Faa abrió la vitrina con cuidado, tomó la figura y la colocó sobre el mostrador. En la base, Sebastián distinguió una pequeña etiqueta con una palabra escrita a mano en tailandés. La mujer abrió un cajón y sacó una caja de madera, un cubo de unos quince centímetros de lado, con el nombre del elefante grabado a fuego en la tapa. Al abrirla, encontró un molde interior que encajaba perfectamente con la talla. Debajo, un tríptico cuidadosamente plegado. Al desplegarlo, Sebastián pudo ver la fotografía de un elefante y un texto explicativo: en una cara en tailandés, en la otra en inglés. El animal se llamaba Fasai, rescatada en 2019.

—Me lo quedo —dijo Sebastián, sin apartar la vista de la figura de madera.

Faa le cobró los dos regalos.

—¿Y la visita? —preguntó Sebastián.

—No, nada. No se preocupe —respondió ella con amabilidad.

—No, insisto. ¿Cuánto cuesta la visita? —repitió Sebastián.

—Ya le digo, nada.

Sebastián pagó en efectivo y añadió quinientos bahts más. Faa trató de devolvérselos, pero él los tomó con decisión y los depositó en una caja de donativos.

Ella juntó las manos en un wai y le hizo una reverencia, agradeciéndole el gesto. Luego colocó los regalos en una vistosa bolsa de tela con estampados tradicionales tailandeses.

—Esto es de regalo —dijo con una sonrisa cálida—. Espero que el recorrido no le haya parecido demasiado corto.

—No, en absoluto. La verdad es que no tengo mucho tiempo, y le agradezco muchísimo todo.

Se despidieron con otra reverencia.

Sebastián volvió al coche y encendió el motor. Conectó el GPS, que mostraba su vehículo en medio de una mancha verde, sin carreteras a la vista.

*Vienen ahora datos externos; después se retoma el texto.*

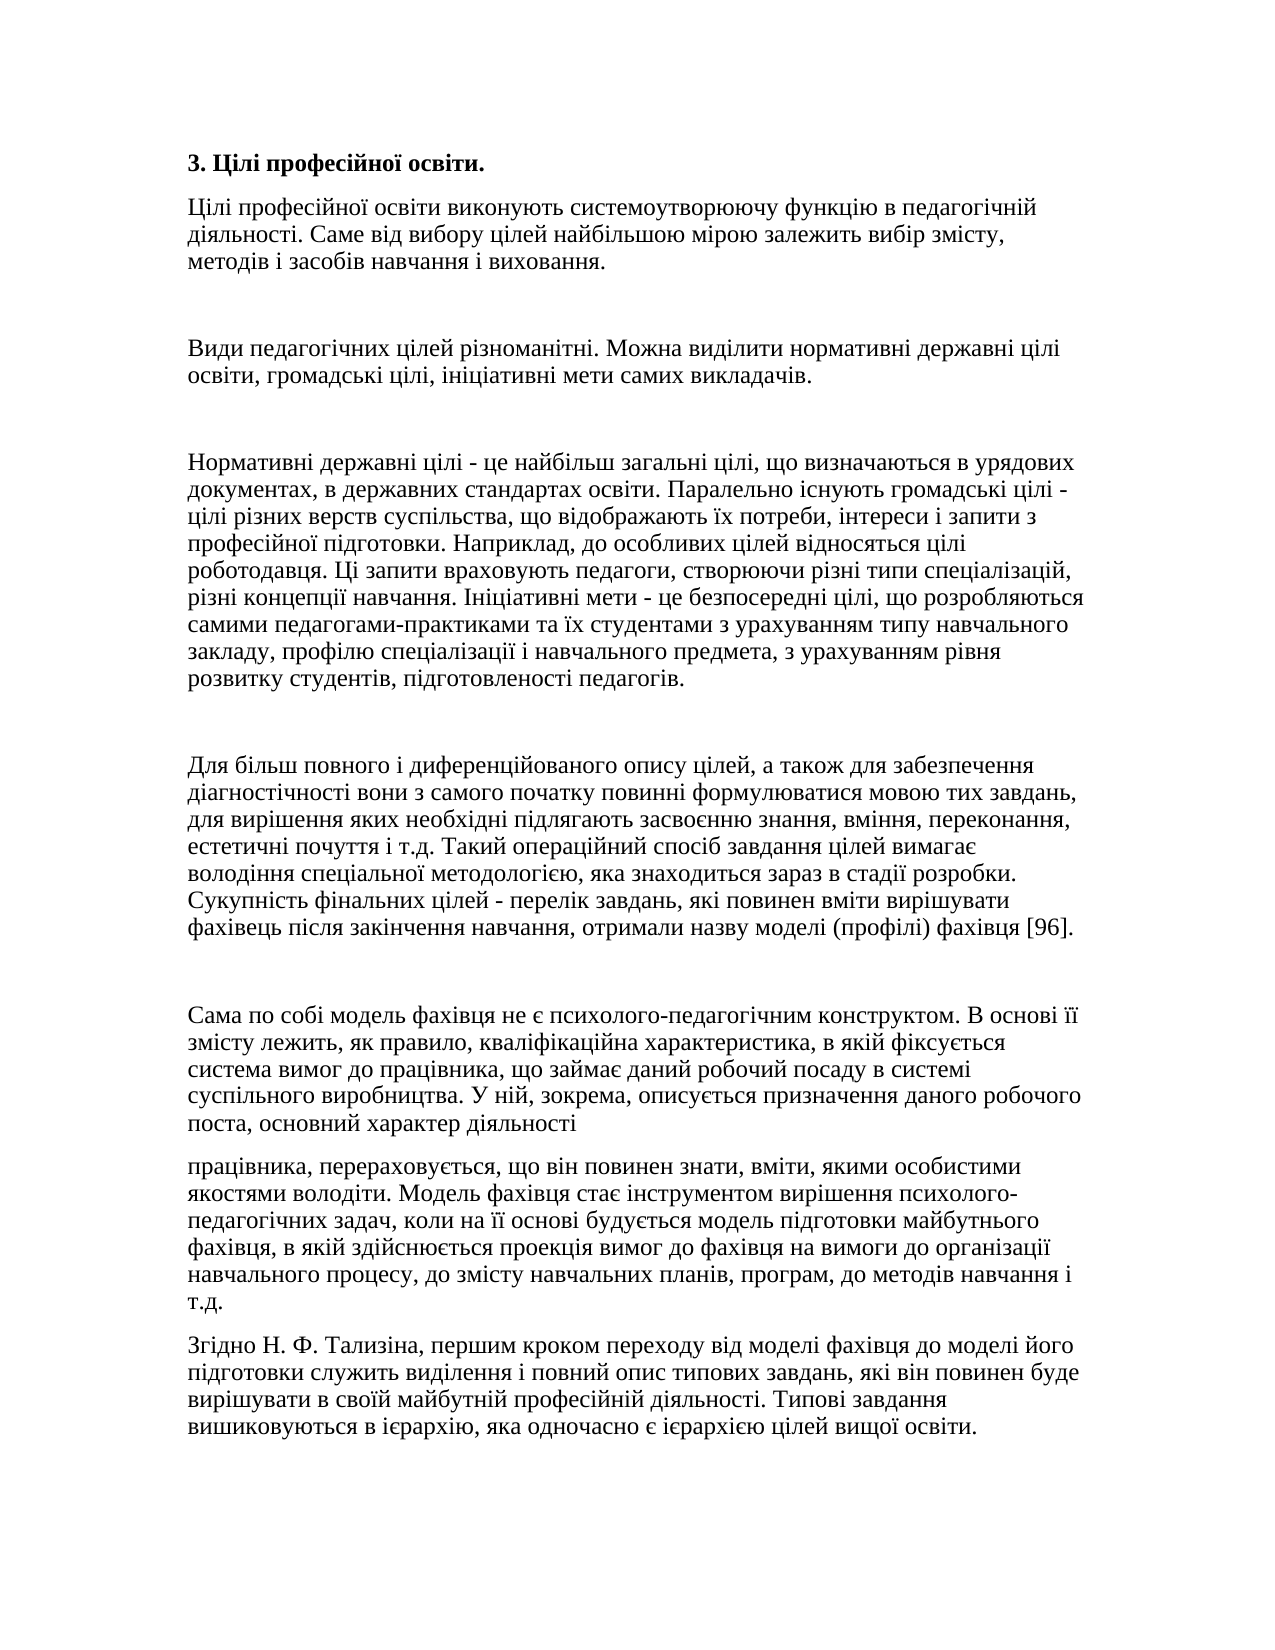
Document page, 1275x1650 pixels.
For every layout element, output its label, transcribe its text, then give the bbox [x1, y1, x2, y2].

Abandonó el recinto y giró a la derecha, tomando el mismo camino por el que había llegado. Condujo un par de kilómetros, pero en la pantalla apenas se reflejaba movimiento: seguía en mitad de la nada.

Detuvo el coche, frunció el ceño y revisó el mapa con más detenimiento. Había avanzado, sí, pero el dispositivo insistía en situarlo en un vacío verde.

Reanudó la marcha, con un nudo en el estómago. El camino de tierra estaba ahí bajo las ruedas, pero para el GPS no existía. La ansiedad comenzaba a asomar cuando, de pronto, divisó a un monje caminando en la misma dirección que él.

Redujo la velocidad hasta situarse a su lado. El monje vestía la túnica naranja tradicional, llevaba la cabeza rapada y, al girarse, Sebastián advirtió que aparentaba tener una edad cercana a la suya, unos cincuenta años.

Bajó la ventanilla del acompañante.

—Sorry —llamó Sebastián en voz alta.

El monje lo miró y sonrió con serenidad, inclinando ligeramente la cabeza.

—¿Sabe dónde está la carretera principal? —preguntó en inglés.

—Sí, está muy cerca, junto al templo. Yo voy para allá —respondió el monje, en un inglés impecable.

Sebastián se quedó perplejo unos segundos.

—Si quiere, le llevo —dijo al fin, casi por instinto. Al menos, pensó, tendría a alguien que lo guiara mejor que el GPS.